Available data:
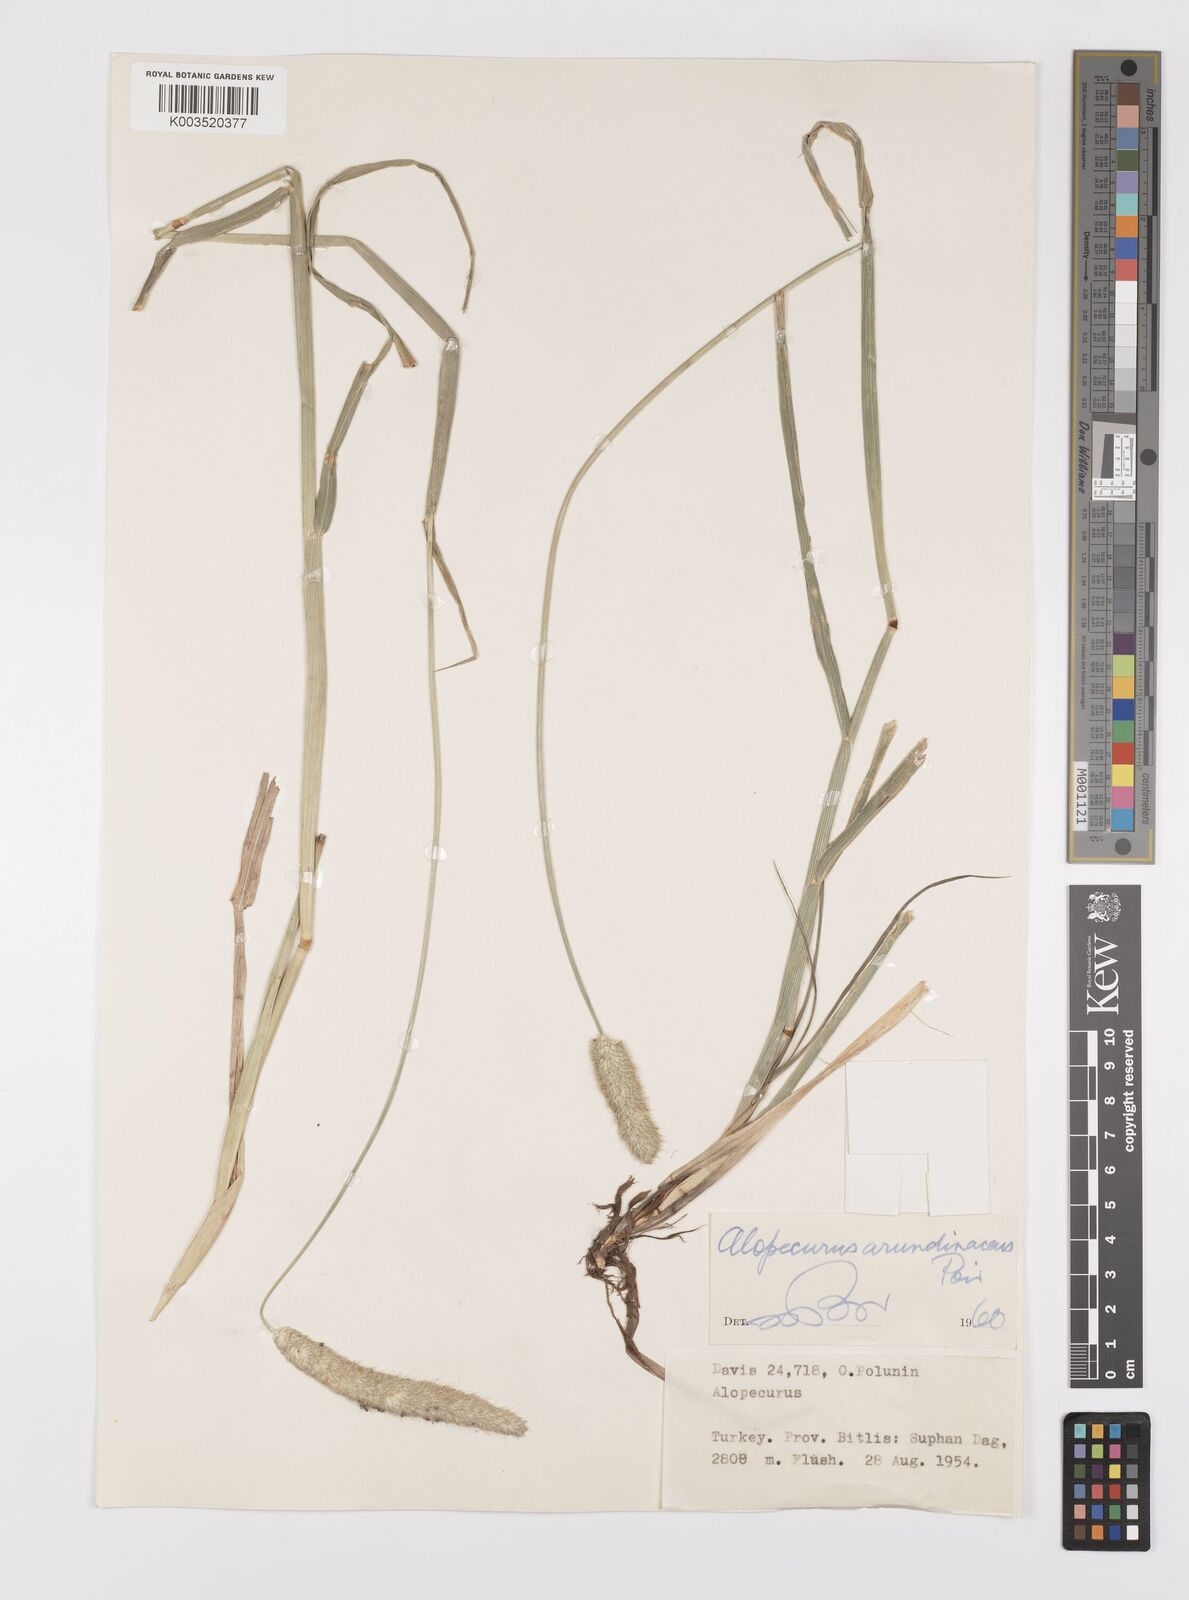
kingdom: Plantae
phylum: Tracheophyta
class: Liliopsida
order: Poales
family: Poaceae
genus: Alopecurus
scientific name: Alopecurus arundinaceus
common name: Creeping meadow foxtail
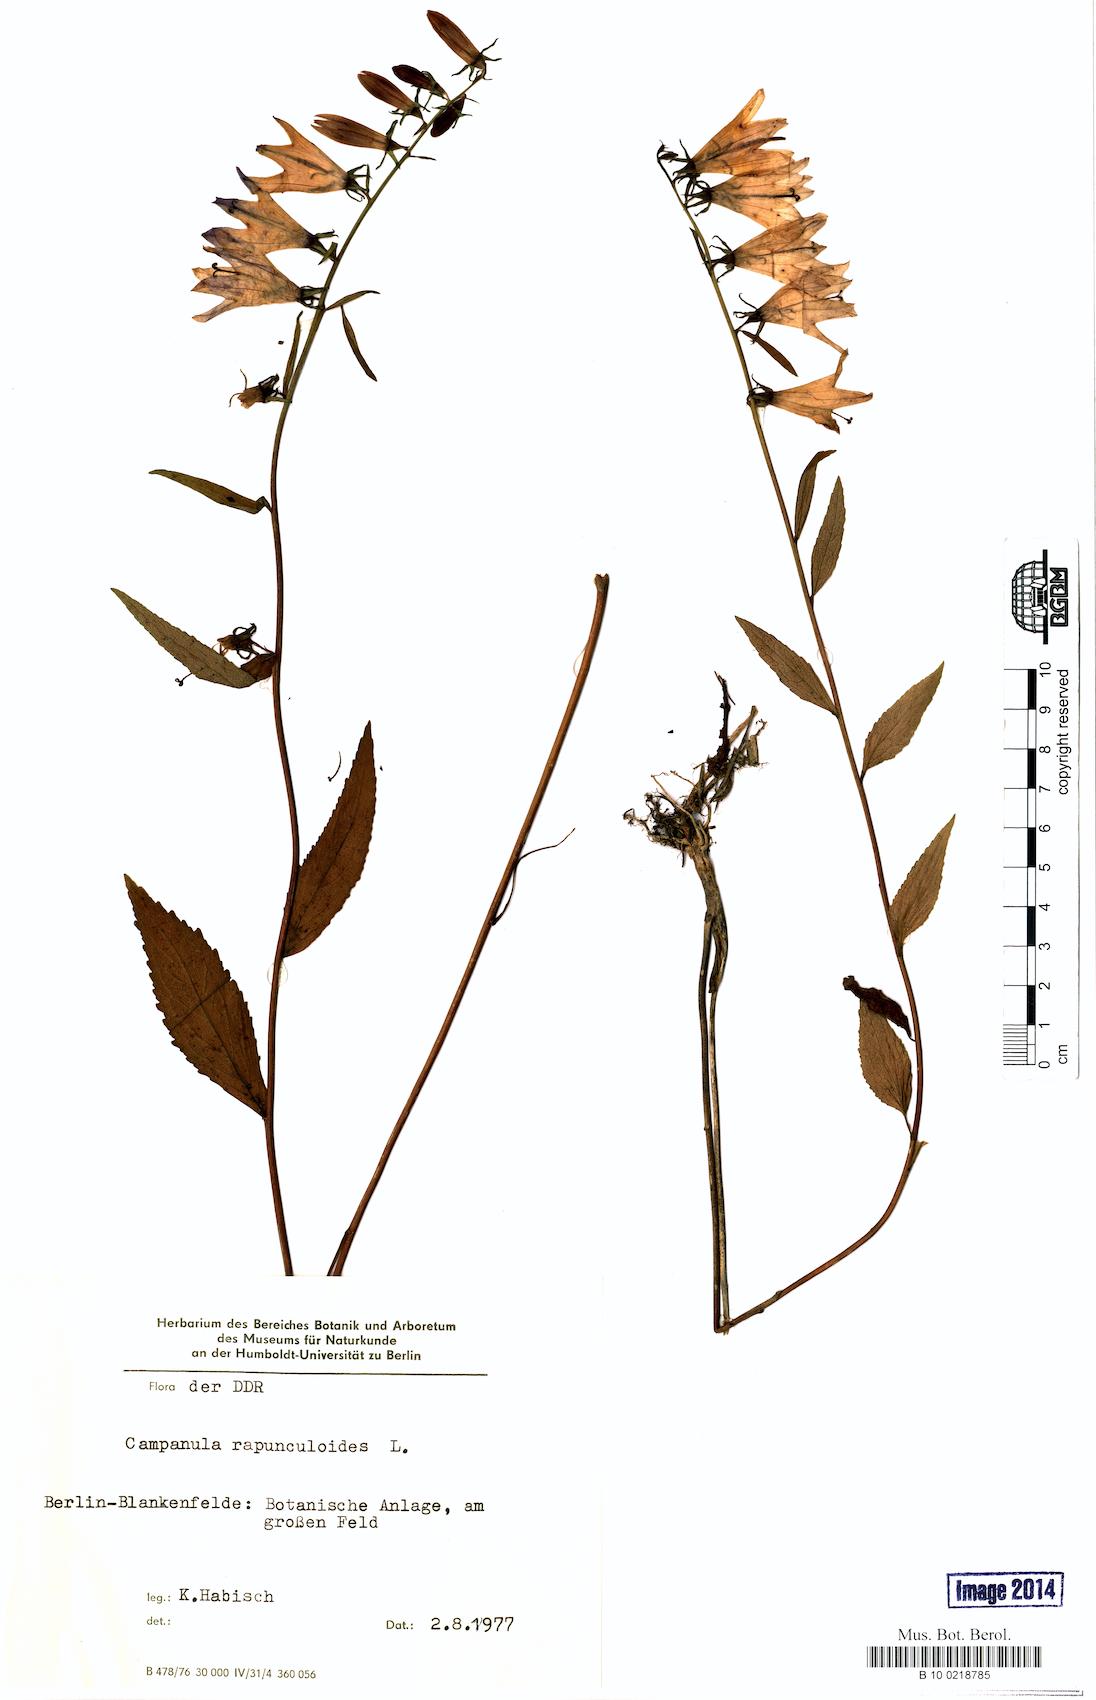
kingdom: Plantae
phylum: Tracheophyta
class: Magnoliopsida
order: Asterales
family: Campanulaceae
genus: Campanula
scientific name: Campanula rapunculoides
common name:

Set problem:
Copy every line of the entries above word for word, leaving out the pictures.

Reply to the task:
kingdom: Plantae
phylum: Tracheophyta
class: Liliopsida
order: Poales
family: Poaceae
genus: Alopecurus
scientific name: Alopecurus arundinaceus
common name: Creeping meadow foxtail
kingdom: Plantae
phylum: Tracheophyta
class: Magnoliopsida
order: Asterales
family: Campanulaceae
genus: Campanula
scientific name: Campanula rapunculoides
common name:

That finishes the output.